When it comes to sex, people tend to fudge the numbers. Penis size gets inflated, the number of lifetime partners is edited up or down, and how long a sex session lasts can be way exaggerated. (Six hours, really?)
But when it comes to how often couples have sex, science actually has an accurate idea. The average adult gets some action 54 times a year—or about once a week, according to a 2017 study published in the Archives of Sexual Behavior. Another study published in 2015 linked the frequency of sex to happiness. Researchers writing in Social Psychological and Personality Science found that couples who have sex at least once a week are happier with their relationship than those who get it on less often.
When determining what a normal and healthy sex life is for you, the most important factor to consider is whether the sex you do have is satisfying. Like so many other things in life - friends, books, jobs - quality trumps quantity when it comes to sex.
If you and your partner come to the shared understanding you're having fun and leaving the bedroom feeling content, it simply means your preferred sexual frequency is different from your friends, and that's totally fine.
You also shouldn't compare your current sexual habits to the sex you had when you first started dating, since the butterflies-in-your-stomach feeling that comes with new romance typically puts your appetite for sex into overdrive.
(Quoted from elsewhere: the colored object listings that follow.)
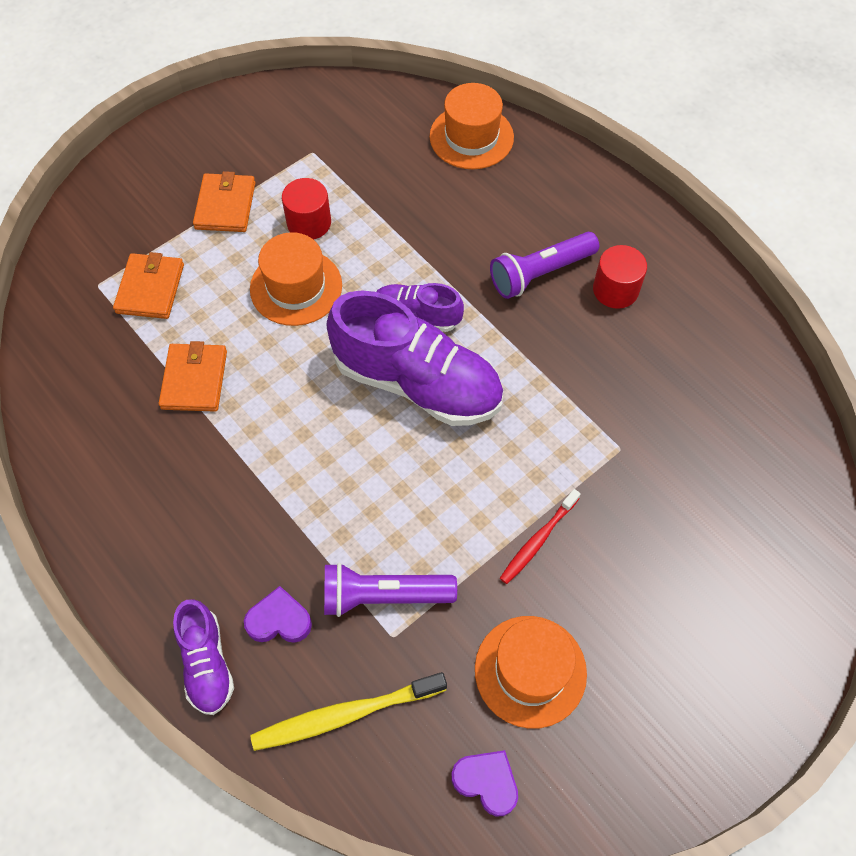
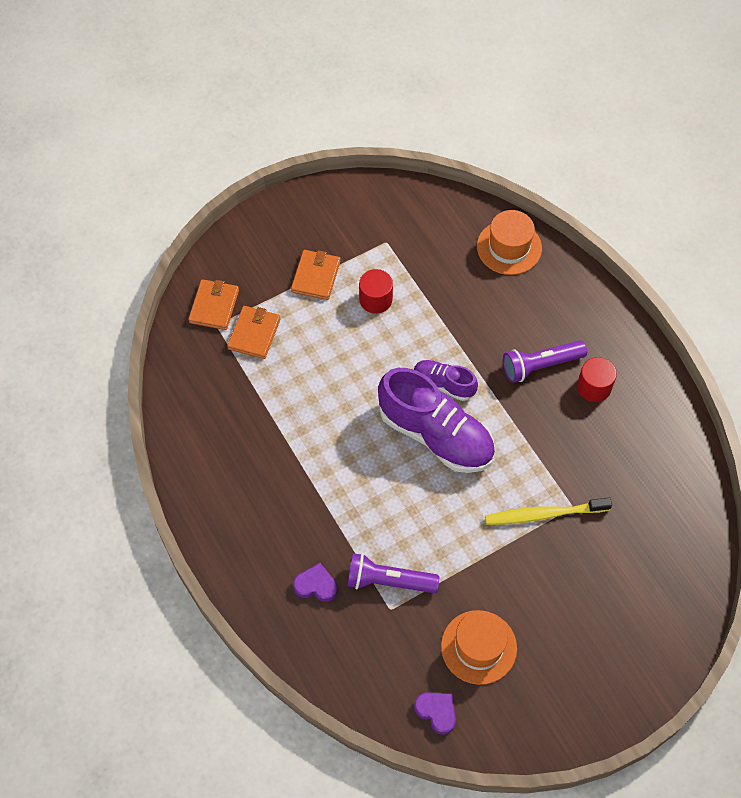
camera: 10 degrees right, 0 degrees up
(194, 380) = (278, 408): orange wallet -> orange wallet (214, 306)
(207, 663) = (264, 605): purple shoe -> none
(296, 287) = (359, 349): orange hat -> none
(346, 714) = (351, 653): yellow toothbrush -> yellow toothbrush (544, 514)
(538, 540) = (501, 561): red toothbrush -> none

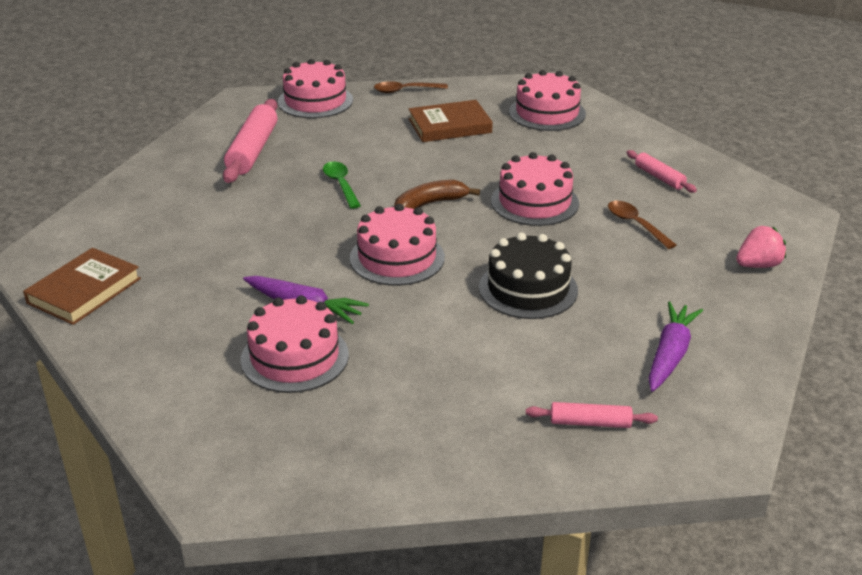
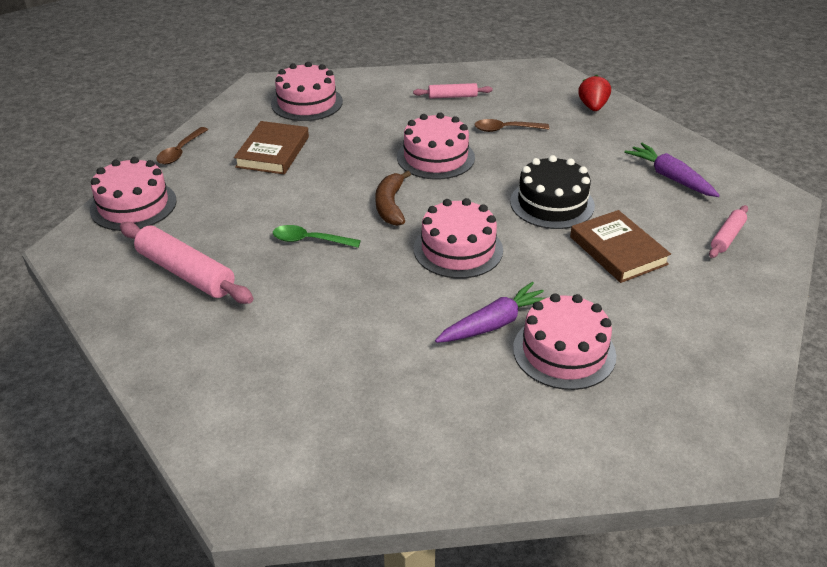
camera: 60 degrees left, 5 degrees up
(84, 291) = (348, 468): brown book -> brown book (618, 250)
(758, 265) = (593, 107): pink strawberry -> red strawberry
If stress from lack of sleep, kids, or poor work-life balance keeps you from getting in the mood, consider sticking to a sleep schedule, hiring a babysitter (I'm sure this one's crossed your mind a few times before), or forcing yourself to leave the office at a specific time each day. In hectic times, prioritizing regular sex might seem silly, but it could be what you need to de-stress.
On the other hand, if health problems are preventing you from craving and having more frequent sex, don't beat yourself up. The body's hormones are constantly fluctuating and affecting sexual function, and you can always talk to your doctor about potential solutions.